To enter these credentials, copy [config.yaml.sample](config.yaml.sample) to `config.yaml` and edit the required portions.

## Additional Configuration Options

__syftr__ uses many components including Ray for job scheduling and PostgreSQL for storing results. In this section we describe how to configure them to run __syftr__ successfully.

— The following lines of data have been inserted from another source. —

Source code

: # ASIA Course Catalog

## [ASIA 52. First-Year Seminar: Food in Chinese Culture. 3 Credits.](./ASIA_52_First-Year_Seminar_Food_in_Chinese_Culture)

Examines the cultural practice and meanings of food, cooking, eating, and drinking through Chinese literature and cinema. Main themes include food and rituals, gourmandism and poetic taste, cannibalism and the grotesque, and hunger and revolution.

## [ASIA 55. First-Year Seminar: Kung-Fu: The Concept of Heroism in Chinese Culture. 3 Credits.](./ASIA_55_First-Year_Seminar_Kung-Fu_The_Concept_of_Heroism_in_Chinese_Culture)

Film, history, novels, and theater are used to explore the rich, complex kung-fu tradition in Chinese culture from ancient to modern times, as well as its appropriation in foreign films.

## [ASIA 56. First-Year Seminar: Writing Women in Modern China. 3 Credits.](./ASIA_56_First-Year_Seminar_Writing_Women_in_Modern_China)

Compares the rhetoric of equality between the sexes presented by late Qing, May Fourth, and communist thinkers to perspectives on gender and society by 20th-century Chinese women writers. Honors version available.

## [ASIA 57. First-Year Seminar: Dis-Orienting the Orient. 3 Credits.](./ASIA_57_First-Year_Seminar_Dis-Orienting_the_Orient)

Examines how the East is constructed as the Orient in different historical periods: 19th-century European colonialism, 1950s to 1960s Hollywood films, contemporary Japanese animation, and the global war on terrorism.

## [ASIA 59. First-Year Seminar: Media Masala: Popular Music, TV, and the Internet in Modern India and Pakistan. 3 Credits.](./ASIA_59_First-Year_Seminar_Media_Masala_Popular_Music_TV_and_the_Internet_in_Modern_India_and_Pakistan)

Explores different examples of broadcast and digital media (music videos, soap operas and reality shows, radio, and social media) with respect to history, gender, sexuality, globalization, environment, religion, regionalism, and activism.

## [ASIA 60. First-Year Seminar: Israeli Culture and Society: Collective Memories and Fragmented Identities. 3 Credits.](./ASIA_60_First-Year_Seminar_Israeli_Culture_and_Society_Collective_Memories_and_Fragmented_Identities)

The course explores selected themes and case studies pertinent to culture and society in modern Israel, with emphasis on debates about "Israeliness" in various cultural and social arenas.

* The main config file of __syftr__ is `config.yaml`. You can specify paths, logging, database and Ray parameters and many others. For detailed instructions and examples, please refer to [config.yaml.sample](config.yaml.sample).
You can rename this file to `config.yaml` and fill in all necessary details according to your infrastructure.
* You can also configure __syftr__ with environment variables: `export SYFTR_PATHS__ROOT_DIR=/foo/bar`
* When the configuration is correct, you should be able to run [`examples/1-welcome.ipynb`](examples/1-welcome.ipynb) without any problems.
* __syftr__ uses SQLite by default for Optuna storage. The `database.dsn` configuration field can be used to configure any Optuna-supported relational database storage. We recommend Postgres for distributed workloads.

## Quickstart

First, run `make check` to validate your credentials and configuration.
Note that most LLM connections are likely to fail if you have not provided configuration for them.
Next, try the example Jupyter notebooks located in the [`examples`](/examples) directory.
Or directly run a __syftr__ study with user API:

```python
from syftr import api

s = api.Study.from_file("studies/example-dr-docs.yaml")
s.run()
```

Obtaining the results after the study is complete:

```python
s.wait_for_completion()
print(s.pareto_flows)
[{'metrics': {'accuracy': 0.7, 'llm_cost_mean': 0.000258675},
  'params': {'response_synthesizer_llm': 'gpt-4o-mini',
   'rag_mode': 'no_rag',
   'template_name': 'default',
   'enforce_full_evaluation': True}},
   ...
]
```

## Custom LLMs

In addition to the built-in LLMs, you may enable additional OpenAI-API-compatible API endpoints in the ``config.yaml``.

For example:

```yaml
local_models:
  default_api_key: "YOUR_API_KEY_HERE"
  generative:
    - model_name: "microsoft/Phi-4-multimodal-instruct"
      api_base: "http://phi-4-host.com/openai/v1"
      max_tokens: 2000
      context_window: 129072
      is_function_calling_model: true
      additional_kwargs:
        frequency_penalty: 1.0
        temperature: 0.1
    - model_name: "deepseek-ai/DeepSeek-R1-Distill-Llama-70B"
      api_base: "http://big-vllm-host:8000/v1"
      max_tokens: 2000
      context_window: 129072
      is_function_calling_model: true
      additional_kwargs:
        temperature: 0.6
```

And you may also enable additional embedding model endpoints:

```yaml
local_models:
...
  embedding:
    - model_name: "BAAI/bge-small-en-v1.5"
      api_base: "http://vllmhost:8001/v1"
      api_key: "non-default-value"
      additional_kwargs:
        extra_body:
          truncate_prompt_tokens: 512
    - model_name: "thenlper/gte-large"
      api_base: "http://vllmhost:8001/v1"
      additional_kwargs:
        extra_body:
          truncate_prompt_tokens: 512
```

Models added in the ``config.yaml`` will be automatically added to the default search space, or you can enable them manually for specific flow components.

## Custom Datasets

See detailed instructions [here](docs/datasets.md).

## Citation

If you use this code in your research please cite the following [publication](https://arxiv.org/abs/2505.20266).

```bibtex
@article{syftr2025,
  title={syftr: Pareto-Optimal Generative AI},
  author={Conway, Alexander and Dey, Debadeepta and Hackmann, Stefan and Hausknecht, Matthew and Schmidt, Michael and Steadman, Mark and Volynets, Nick},
  booktitle={Proceedings of the International Conference on Automated Machine Learning (AutoML)},
  year={2025},
}
```

## Contributing

Please read our [contributing guide](/CONTRIBUTING) for details on how to contribute to the project. We welcome contributions in the form of bug reports, feature requests, and pull requests.

Please note we have a [code of conduct](/CODE_OF_CONDUCT.md), please follow it in all your interactions with the project.